Just a few months in to operating their distillery in downtown Wilmington, End of Days Distillery
founders Shane and Beth Faulkner found themselves producing an unexpected product: hand sanitizer.
The rapid spread of the coronavirus had people around the world scrambling to stock up on cleaning supplies, soap and sanitizer, and before long it was a commodity no longer easily found in stores or online.
“We realized that we had the resources to make it ourselves,” Shane Faulkner said. “So why not? But in a million years I never thought I’d be making sanitizer in a distillery.”
Production of the sanitizer began in March, and by mid-April, the company had already made the decision that it was here to stay. It’s now a part of the permanent product lineup.
End of Days received requests from retailers both locally and across the country wishing to carry the product in their stores. The distillery responded with eight clever new labels, each with a bit of humor and wit, designed for the retail market.
End of Days’ sanitizer contains vodka at 70% ABV (vodka produced for consumption is 40% ABV), with the addition of tea tree oil, an essential oil with antibacterial properties. It’s available in 4-ounce spray bottles, and half-gallon, gallon and two-and-a-half-gallon bottles.
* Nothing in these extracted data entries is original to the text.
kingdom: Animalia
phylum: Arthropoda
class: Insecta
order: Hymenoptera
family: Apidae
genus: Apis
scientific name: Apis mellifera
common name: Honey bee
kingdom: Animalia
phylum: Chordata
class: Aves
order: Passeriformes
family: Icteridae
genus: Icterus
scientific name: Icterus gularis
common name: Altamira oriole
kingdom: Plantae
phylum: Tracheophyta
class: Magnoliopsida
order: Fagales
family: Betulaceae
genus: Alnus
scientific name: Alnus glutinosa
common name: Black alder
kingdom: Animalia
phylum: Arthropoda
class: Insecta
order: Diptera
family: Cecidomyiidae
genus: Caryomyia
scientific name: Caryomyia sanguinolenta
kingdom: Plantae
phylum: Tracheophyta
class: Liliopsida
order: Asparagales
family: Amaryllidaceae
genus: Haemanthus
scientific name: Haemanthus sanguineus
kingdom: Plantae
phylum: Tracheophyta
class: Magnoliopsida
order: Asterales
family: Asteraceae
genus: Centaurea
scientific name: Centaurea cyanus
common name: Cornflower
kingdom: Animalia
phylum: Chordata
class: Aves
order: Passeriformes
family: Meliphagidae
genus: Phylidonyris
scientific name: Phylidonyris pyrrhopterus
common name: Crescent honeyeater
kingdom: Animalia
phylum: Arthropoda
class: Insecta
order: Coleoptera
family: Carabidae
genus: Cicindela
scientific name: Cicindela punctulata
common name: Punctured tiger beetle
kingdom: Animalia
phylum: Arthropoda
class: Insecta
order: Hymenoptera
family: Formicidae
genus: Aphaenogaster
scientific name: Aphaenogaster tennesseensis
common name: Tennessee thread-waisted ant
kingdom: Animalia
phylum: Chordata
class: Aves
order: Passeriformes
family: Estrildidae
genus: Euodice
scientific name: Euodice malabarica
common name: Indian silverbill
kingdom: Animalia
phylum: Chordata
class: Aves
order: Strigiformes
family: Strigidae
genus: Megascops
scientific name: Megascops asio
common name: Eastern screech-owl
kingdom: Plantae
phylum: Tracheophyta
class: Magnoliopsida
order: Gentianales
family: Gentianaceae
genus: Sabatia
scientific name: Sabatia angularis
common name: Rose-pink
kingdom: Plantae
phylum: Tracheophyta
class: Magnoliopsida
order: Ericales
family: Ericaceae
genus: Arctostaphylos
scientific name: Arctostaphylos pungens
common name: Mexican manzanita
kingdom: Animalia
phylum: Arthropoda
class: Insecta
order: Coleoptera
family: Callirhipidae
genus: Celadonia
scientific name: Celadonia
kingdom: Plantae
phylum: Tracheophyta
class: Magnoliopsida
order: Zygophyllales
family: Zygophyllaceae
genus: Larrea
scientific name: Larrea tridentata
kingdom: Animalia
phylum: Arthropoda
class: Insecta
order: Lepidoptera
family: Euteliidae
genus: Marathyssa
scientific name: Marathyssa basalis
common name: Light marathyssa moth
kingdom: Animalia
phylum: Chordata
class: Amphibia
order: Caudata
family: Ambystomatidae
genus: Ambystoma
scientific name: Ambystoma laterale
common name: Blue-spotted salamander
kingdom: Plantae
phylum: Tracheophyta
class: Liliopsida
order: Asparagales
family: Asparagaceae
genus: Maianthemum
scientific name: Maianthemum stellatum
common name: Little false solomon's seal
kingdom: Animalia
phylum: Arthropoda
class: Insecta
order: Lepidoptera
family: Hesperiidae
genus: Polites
The distillery also recently began distribution of wall-mount stations.
“The wall mounts are something that have really been a great resource for local businesses as they have reopened in phase two,” co-founder Beth Faulkner said.
The distillery has donated thousands of bottles of sanitizer locally and to rural communities that have had trouble accessing it.
“While sanitizer is more readily available now than it was at the start of the pandemic, it’s likely that we could face another shortage in the future,” Beth Faulkner said. “So we’ve made a personal investment in making sure that we’re well stocked with the materials needed to quickly ramp up production and distribution to the community.”
While opening their Castle Street tasting room just weeks before a global pandemic certainly was not ideal, Shane Faulkner said he is glad to have found a way to make a positive contribution, and is proud to have been able to remain fully staffed. While they were forced to close the tasting room in mid-March, End of Days kept its bartenders working on sanitizer production, bottling, labeling and shipping. They also used the time to expand the bar and construct a rickhouse in the production area of distillery that will house about 140 barrels of aging spirits.
Throughout the pandemic customer, have been able to order spirits and to-go cocktail kits as well as hand sanitizer from the distillery’s website for curbside pickup. After all, sanitizer is not the only essential item End of Days produces.
“We feel privileged to have been able to provide an essential need to our local community and far beyond during this unprecedented time,” Beth Faulkner said.